On the eastern side, the valley narrows significantly and splits into two branches (the headwaters of Western Söök and Karakol). Southeast of the Kindik Mountains, the Joojyurok Valley stretches from northeast to southwest at an altitude of 2,000–3,000 meters.
==Geology==
Geologically, the Suusamyr Valley is composed of sandstones, conglomerates, and red-colored clays dating back to the Cenozoic era. The valley floor and the gently sloping foothill plains are predominantly covered with sands and clays from the Quaternary period. The valley’s primary tectonic formation is characterized by a synclinal structure.
==Hydrology==
The river Suusamyr flows through Suusamyr Valley.
==Climate==
The climate of the Suusamyr Valley is continental. In summer, air temperatures can reach up to 30°C, while in winter they may drop to –40°C to –45°C. The average temperature in January is –20 to –21°C, and in July, it is 13–14°C. In summer, dew often falls at night, and frosts may also occur. Annual precipitation is between 350–370 mm (255 mm in dry years, and up to 500 mm during wet periods).

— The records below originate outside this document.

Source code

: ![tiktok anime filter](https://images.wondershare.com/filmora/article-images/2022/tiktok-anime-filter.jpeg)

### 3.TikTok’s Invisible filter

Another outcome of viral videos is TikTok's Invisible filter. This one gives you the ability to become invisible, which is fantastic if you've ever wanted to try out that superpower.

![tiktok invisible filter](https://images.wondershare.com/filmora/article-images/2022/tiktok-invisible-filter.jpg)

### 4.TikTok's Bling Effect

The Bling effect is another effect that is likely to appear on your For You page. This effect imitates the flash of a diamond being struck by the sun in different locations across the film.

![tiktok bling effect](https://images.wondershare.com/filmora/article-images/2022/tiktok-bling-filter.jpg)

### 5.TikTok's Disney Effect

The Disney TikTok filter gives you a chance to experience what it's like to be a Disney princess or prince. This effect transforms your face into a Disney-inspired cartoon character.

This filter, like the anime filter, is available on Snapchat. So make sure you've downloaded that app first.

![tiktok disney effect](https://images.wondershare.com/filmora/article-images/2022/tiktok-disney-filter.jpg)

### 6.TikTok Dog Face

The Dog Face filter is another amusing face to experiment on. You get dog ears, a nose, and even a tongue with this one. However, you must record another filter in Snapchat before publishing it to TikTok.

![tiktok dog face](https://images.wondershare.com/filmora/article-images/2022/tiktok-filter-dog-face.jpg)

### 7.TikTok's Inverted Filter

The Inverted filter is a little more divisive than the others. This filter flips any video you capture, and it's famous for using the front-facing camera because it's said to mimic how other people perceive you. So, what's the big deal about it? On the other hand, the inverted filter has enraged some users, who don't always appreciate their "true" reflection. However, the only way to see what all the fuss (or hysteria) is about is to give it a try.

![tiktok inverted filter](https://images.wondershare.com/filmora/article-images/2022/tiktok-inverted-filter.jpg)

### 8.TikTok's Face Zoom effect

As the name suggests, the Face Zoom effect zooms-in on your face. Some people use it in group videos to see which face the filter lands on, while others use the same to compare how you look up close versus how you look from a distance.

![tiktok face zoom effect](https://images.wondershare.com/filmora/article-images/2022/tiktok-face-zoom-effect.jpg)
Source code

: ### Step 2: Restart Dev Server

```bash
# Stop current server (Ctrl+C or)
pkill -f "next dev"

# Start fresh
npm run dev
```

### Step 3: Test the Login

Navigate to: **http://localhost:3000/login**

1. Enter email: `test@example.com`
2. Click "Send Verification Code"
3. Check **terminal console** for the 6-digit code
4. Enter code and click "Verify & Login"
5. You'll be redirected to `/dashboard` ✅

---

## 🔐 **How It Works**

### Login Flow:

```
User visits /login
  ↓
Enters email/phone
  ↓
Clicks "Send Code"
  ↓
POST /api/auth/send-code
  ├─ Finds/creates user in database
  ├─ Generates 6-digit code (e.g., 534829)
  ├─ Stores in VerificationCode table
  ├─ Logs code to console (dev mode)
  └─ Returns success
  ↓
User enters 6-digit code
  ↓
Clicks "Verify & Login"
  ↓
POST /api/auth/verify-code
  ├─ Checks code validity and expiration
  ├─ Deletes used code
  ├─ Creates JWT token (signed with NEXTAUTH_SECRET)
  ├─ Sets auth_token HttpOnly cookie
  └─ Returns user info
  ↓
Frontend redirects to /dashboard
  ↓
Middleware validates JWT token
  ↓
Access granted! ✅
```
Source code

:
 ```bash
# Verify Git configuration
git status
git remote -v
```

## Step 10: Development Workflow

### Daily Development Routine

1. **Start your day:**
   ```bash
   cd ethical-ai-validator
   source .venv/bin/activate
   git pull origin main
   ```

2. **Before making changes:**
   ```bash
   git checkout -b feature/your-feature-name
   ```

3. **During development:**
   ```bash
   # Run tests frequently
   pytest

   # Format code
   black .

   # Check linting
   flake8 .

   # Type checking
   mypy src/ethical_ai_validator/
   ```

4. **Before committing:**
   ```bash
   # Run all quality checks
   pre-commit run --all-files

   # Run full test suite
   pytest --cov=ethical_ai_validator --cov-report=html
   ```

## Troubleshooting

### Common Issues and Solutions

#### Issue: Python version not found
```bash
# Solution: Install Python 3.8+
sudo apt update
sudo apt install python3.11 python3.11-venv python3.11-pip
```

About 63% of annual precipitation falls between March and July. Winters are long (5–6 months) with heavy snowfall (up to 1 meter). Winds predominantly blow from the west and northwest.
==Landscapes==
The valley is predominantly used as "alpine summer pastures full of herbs and wild flowers – carpeting the valley floor in many colours."

Depending on the relief, elevation, and climatic conditions, the Suusamyr Valley is characterized by the following landscape zones:
1. Feather grass and wormwood dry steppe (at elevations of 2000–2200 m) — occupies the flat areas along both banks of the Suusamyr River and the foothills. The soils are light brown and brown. Vegetation covers 50–70% of the soil surface; the rest is bare.
2. Feather grass–alkali grass steppe and mixed herb (sedge, wild thyme, bindweed)–grass (including feather grass, etc.) meadow steppe (2200–2600 m). The soil is dark brown or chestnut, rich in humus.
3. Subalpine meadow dominated by grasses (such as wild rye, foxtail, mountain oats, etc.) and diverse herbs (up to 3000–3100 m). The soil is meadow black or dark-colored.
4. Feather grass–fescue and mixed herb alpine meadow (up to 3500–3700 m). These are mountain meadows and meadow-steppes with stony, humus-rich soils.
5. Glacial-nival zone (above 3500–3700 m) — characterized by gravelly surfaces, rocky ridges, scree slopes, glaciers, permanent snow that does not melt, and sharply rising high peaks.
==Settlements==
The valley includes the settlements of Kozhomkul, Tunuk, Ülgü, Birinchi May, Kaysar, and Suusamyr.

==Infrastructure==
Bishkek — Osh (M41) (European route E010) road enters the valley at the tunnel under Töö Ashuu Pass and leaves it at Ala-Bel Pass.